Um sistema robótico de dois braços, guiado por inteligência artificial (IA), concluiu com sucesso a complexa tarefa de remontar afrescos destruídos de Pompeia, na Itália. O projeto, batizado de RePAIR (Reconstructing the Past: Artificial Intelligence and Robotics Meet Cultural Heritage), utilizou visão computacional e braços mecânicos de alta precisão para identificar, comparar e encaixar milhares de fragmentos antigos, um trabalho que levaria anos para ser realizado por humanos.
A iniciativa, coordenada pela Universidade Ca’ Foscari de Veneza e financiada pela União Europeia, demonstrou publicamente seus resultados em novembro de 2025 no Parque Arqueológico de Pompeia, marcando um avanço significativo na conservação do patrimônio cultural.

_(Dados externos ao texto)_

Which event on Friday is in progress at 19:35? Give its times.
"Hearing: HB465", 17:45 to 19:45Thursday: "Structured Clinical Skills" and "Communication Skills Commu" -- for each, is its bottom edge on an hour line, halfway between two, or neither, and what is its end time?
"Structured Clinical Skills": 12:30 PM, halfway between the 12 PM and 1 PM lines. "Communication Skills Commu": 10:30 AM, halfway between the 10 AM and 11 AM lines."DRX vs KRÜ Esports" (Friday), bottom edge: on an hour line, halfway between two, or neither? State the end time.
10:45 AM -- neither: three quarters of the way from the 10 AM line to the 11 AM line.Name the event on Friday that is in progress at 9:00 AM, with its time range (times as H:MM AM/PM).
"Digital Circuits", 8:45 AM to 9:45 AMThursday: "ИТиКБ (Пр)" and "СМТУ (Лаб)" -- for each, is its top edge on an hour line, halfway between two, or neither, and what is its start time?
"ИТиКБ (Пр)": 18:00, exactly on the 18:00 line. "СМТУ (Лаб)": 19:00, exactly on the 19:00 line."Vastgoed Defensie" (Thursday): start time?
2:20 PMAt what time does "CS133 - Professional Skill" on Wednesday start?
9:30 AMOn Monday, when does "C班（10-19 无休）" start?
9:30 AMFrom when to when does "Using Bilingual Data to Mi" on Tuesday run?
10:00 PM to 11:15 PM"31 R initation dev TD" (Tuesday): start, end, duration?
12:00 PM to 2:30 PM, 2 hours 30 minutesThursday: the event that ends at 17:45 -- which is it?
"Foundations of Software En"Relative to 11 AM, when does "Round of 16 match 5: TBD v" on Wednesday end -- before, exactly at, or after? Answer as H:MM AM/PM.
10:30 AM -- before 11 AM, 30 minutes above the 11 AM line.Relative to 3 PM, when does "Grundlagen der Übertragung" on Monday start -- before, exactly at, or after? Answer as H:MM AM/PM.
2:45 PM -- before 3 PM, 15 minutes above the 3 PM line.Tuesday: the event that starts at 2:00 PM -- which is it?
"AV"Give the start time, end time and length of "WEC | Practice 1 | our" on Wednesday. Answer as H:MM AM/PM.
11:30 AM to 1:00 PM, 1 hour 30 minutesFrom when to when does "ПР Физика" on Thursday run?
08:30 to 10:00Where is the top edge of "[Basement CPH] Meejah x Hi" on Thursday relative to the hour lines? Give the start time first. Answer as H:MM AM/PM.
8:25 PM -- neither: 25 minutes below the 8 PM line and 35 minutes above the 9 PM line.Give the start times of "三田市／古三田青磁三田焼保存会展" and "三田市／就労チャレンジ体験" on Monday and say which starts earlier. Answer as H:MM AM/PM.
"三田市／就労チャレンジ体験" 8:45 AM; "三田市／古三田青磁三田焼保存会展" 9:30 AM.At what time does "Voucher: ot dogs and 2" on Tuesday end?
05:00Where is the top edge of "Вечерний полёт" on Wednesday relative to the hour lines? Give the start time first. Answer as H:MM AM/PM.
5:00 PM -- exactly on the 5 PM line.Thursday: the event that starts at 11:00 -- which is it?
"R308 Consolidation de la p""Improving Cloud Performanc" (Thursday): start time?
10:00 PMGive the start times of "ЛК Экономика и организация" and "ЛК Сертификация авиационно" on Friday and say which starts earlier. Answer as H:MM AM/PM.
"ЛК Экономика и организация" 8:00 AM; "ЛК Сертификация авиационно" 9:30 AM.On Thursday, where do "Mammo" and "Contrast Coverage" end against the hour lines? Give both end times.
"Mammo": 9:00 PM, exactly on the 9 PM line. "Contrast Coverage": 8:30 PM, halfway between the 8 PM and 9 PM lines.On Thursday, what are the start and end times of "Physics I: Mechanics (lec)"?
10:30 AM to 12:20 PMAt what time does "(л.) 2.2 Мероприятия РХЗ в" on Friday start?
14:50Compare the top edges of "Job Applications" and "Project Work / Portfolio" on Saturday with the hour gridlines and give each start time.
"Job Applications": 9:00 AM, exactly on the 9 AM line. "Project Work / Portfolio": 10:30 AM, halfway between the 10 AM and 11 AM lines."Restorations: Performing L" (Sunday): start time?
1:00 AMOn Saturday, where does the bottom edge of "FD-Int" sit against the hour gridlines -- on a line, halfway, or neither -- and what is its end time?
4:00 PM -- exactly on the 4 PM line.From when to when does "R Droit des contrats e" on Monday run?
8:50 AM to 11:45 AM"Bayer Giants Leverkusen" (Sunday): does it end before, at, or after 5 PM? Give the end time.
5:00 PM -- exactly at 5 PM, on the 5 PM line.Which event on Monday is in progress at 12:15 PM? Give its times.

O Desafio dos Afrescos Fragmentados de Pompeia
Os afrescos de Pompeia, soterrados pela erupção do Vesúvio em 79 d.C., sofreram danos adicionais ao longo dos séculos, incluindo bombardeios durante a Segunda Guerra Mundial e colapsos estruturais, como o da Schola Armaturarum em 2010. Milhares desses fragmentos foram armazenados em depósitos do Parque Arqueológico, apresentando um “quebra-cabeça impossível” para a restauração manual.
O diretor do Parque Arqueológico de Pompeia, Gabriel Zuchtriegel, destacou que o projeto nasceu de uma necessidade concreta de recompor esses fragmentos, muitos deles sem uma imagem de referência completa, desgastados, incompletos e misturados.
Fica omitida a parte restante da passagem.